Asia’s 10ppm sulfur gasoil spot cash premiums (GO10-SIN-DIF) firmed for a ninth consecutive session on Monday as July buying interest in the open market remained strong.
Sellers remained few, with some participants still unclear if supply will ultimately lengthen in July.
Support for buying sentiment also came from a slightly wider arbitrage window to the West, according to a few market players, although it was not fully economical for sellers to offload cargoes there yet.
South Korean refiner SK Energy offered three more spot 10ppm sulfur gasoil cargoes of 300,000 barrels each for second-half July loading which closed on Monday, signaling possibly better margins to sell gasoil instead of jet fuel, given earlier demand from Australia and a likely wider arbitrage selling window to the West soon.
The spread on paper swaps (LGOAEFSMc1) for July widened to $43.67 a metric ton, Refinitiv Eikon data showed, after primarily trading in a range of $30-$39 in the last month.

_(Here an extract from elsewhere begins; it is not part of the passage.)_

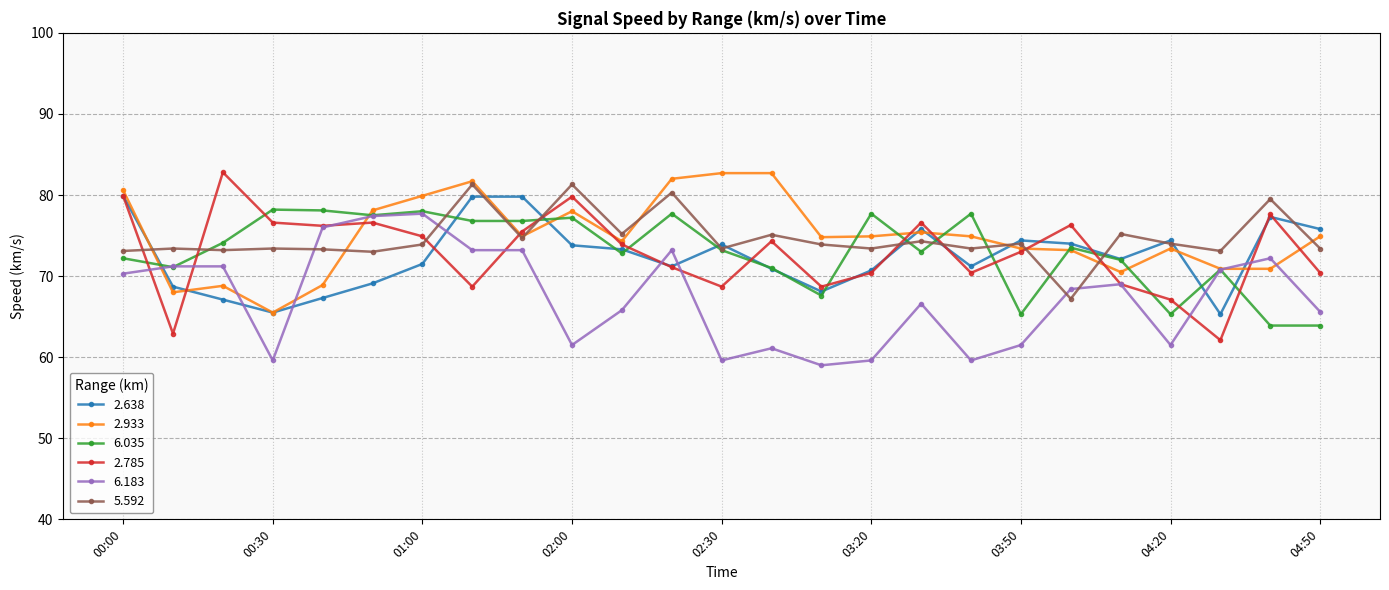

What is the value of the 5.592 point at the 23rd from the left?

73.1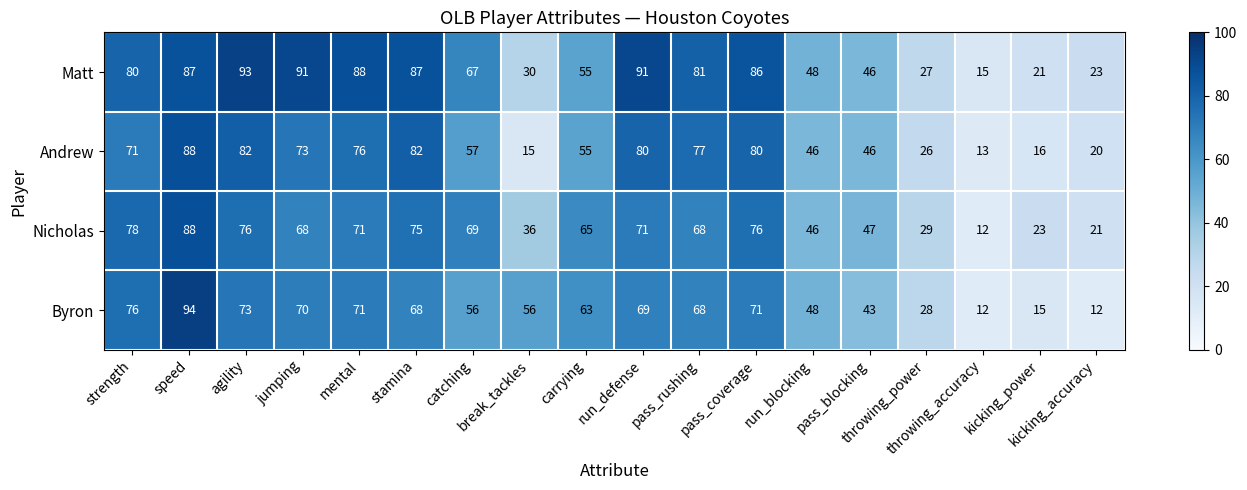

What is the highest value of the Matt series?

93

Likewise, refining margins (GO10SGCKMc1) for 10ppm sulfur gasoil kicked off the week higher at $19.24 a barrel against a backdrop of weaker oil prices.
Jet fuel refining margins (JETSGCKMc1) also rose to $18.14 a barrel, tracking the gains in gasoil refining margins.
Regrade (JETREG10SGMc1), the spread between jet fuel and 10 ppm sulfur gasoil swaps, recorded limited change.